Syz & Co tempers optimism in Asia

Swiss asset manager Syz & Co has targeted alpha and beta separately in its multi-manager portfolio for Asia, its manager José Galeano says.

Few capital markets show the wisdom of tempering long-term optimism with short-term pragmatism more than Asia.

That region’s growth path will probably produce attractive long-term returns for investors in bonds, equities and, of course, commodities. But, in the short term, fund flows, less liquid markets, political decisions – in Brussels as well as Beijing – and changeable investor sentiment are likely to provide many ‘bends in the road’.

This might be felt particularly keenly in the world’s second-largest economy, China.

To navigate Greater China, Swiss banking group Syz & Co uses local equities hedge funds to run directional money for its Oyster Multi-Manager Asia product. Some 43% of the €8.1m multi-manager fund is in the region.

In emerging Asia, where portfolio manager José Galeano (pictured) deploys 9.3% of assets, he prefers ETFs and some long-only strategies, to tap into the region’s long-term growth.

Pan-Asian strategies absorb 22.5% of the fund’s assets, and range from computer-driven and credit managers, to equity hedge and multi-strategy.

Japan represents 25.4% of the Oyster fund’s assets, largely in relative-value and multi-strategy approaches.

Of Asia overall, Galeano says: “The easy money has been made. We have seen China cutting rates and we are going through a difficult period. It will be much harder to make money there in the future, and it will be much more about stock picking.”

‘alpha managers’

In his search for “alpha managers” in China, he prefers hedge funds over long-only active management. This is partly because, in contrast to years ago, the hedge fund managers there ‘hedge’ more.

“Before 2008 there were mainly long-biased funds,” Galeano says. “They had a very good know-how in terms of China-listed shares, so they were able to make a difference compared to an ETF. They were better selecting stocks on the long side but they did not short.

“Now, a typical China manager will have 20% to 30% net exposure – so it is a true hedge fund.”

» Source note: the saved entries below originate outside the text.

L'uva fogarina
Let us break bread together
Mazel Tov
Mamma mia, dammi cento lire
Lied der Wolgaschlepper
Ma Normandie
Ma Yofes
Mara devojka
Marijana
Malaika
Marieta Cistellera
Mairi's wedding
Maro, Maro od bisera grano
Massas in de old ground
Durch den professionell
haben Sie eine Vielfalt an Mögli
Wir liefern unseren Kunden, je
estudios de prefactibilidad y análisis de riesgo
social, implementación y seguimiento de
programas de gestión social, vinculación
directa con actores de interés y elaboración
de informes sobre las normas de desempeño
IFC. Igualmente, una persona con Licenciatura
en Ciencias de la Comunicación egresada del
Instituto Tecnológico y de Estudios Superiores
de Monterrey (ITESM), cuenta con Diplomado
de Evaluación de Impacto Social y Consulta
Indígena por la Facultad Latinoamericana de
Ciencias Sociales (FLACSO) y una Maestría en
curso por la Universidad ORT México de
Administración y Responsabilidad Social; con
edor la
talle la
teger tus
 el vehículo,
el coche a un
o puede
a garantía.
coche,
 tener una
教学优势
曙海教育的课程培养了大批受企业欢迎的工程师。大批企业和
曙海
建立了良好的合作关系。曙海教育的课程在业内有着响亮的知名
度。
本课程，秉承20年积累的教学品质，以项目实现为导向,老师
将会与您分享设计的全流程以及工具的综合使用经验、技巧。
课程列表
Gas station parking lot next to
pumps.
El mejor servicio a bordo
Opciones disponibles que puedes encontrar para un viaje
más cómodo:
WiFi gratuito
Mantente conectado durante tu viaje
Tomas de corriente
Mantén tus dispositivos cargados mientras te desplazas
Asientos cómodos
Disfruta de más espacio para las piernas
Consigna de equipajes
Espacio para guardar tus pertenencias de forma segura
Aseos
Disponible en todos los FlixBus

Such flexibility may be helpful if, as Galeano expects, “over the short to medium term, China will be much more volatile”.

Beijing will avoid a ‘hard landing’, he says, “but we have much more serious concerns about China in the longer term”.

He adds: “I do not believe, as many others do, that China will be so powerful and grow like it used to in the past. They have serious issues, such as property and their legal system. China could have very serious issues.